Techsat’s Avionics Development System 2 product family aims to solve these issues through an integral approach that supports tests for Verification and Validation (V&V) processes, test methodology, generic test suites, test system core software, as well as the test system hardware platform. Mattner notes that it can be expensive to develop these systems independently, so Techsat strives to use as much Commercial-Off-The-Shelf (COTS) equipment as possible when integrating the equipment for these dedicated applications into a test system.

Big data adds another level of complexity to the equation when it comes to catering to new aircraft from Boeing and Airbus, which process and offload significantly more data than ever before.

“The amount of data on new aircraft systems is steadily and permanently increasing. The test and integration of this usually bus-linked data becomes more and more extensive.
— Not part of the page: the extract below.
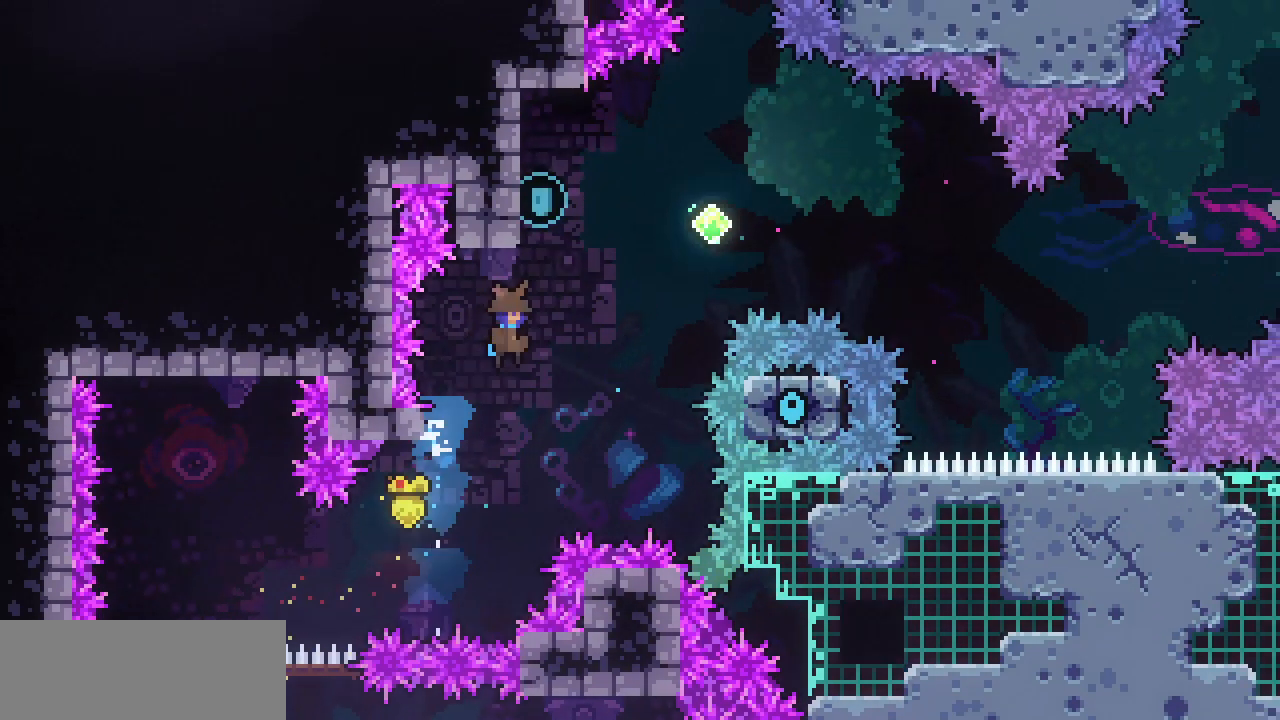
{"keys": ["right"], "events": [[133, "left", "down"], [283, "z", "up"], [317, "left", "up"], [317, "right", "down"], [367, "z", "down"], [467, "z", "up"]]}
The data buses find their way into nearly all sensors and it becomes more complex to combine data routing and timing verification,” says Mattner.

Arne Brehmer, head of the aerospace business area at Vector Informatik, notes that his company is looking for ways to best handle data bus protocols for both new and legacy aircraft. “It’s really a challenge to handle all of these legacy bus protocols, such as ARINC 429, which is an old protocol but is still in every new aircraft, due to its robustness. On the other hand, some manufacturers, such as Airbus, have new protocols such as [Avionics Full-Duplex Switched Ethernet] AFDX, so they have a lot of network architecture with different bus protocols and it’s a difficult issue to tackle when it comes to handling them all,” says Brehmer.

While new aircraft programs at large manufacturers have always kept the commercial industry in the United States alive and well, such as Boeing’s 777X program, markets in growing aviation regions are starting to offer more promise.

“The market in China is already on its way up, there is a lot of demand for new technology, particularly when it comes to establishing state-of-the-art testing methods and testing capabilities,” says Brehmer. But it isn’t just large economies that are seeing a pick up in the test equipment market, companies are seeing demand spur from Latin America as well. “In Brazil, Embraer is in quite a steady state. They are developing their niche area of small, well-built business jets one after another, so they have steady demand for improving their test abilities and efficiencies,” Brehmer adds.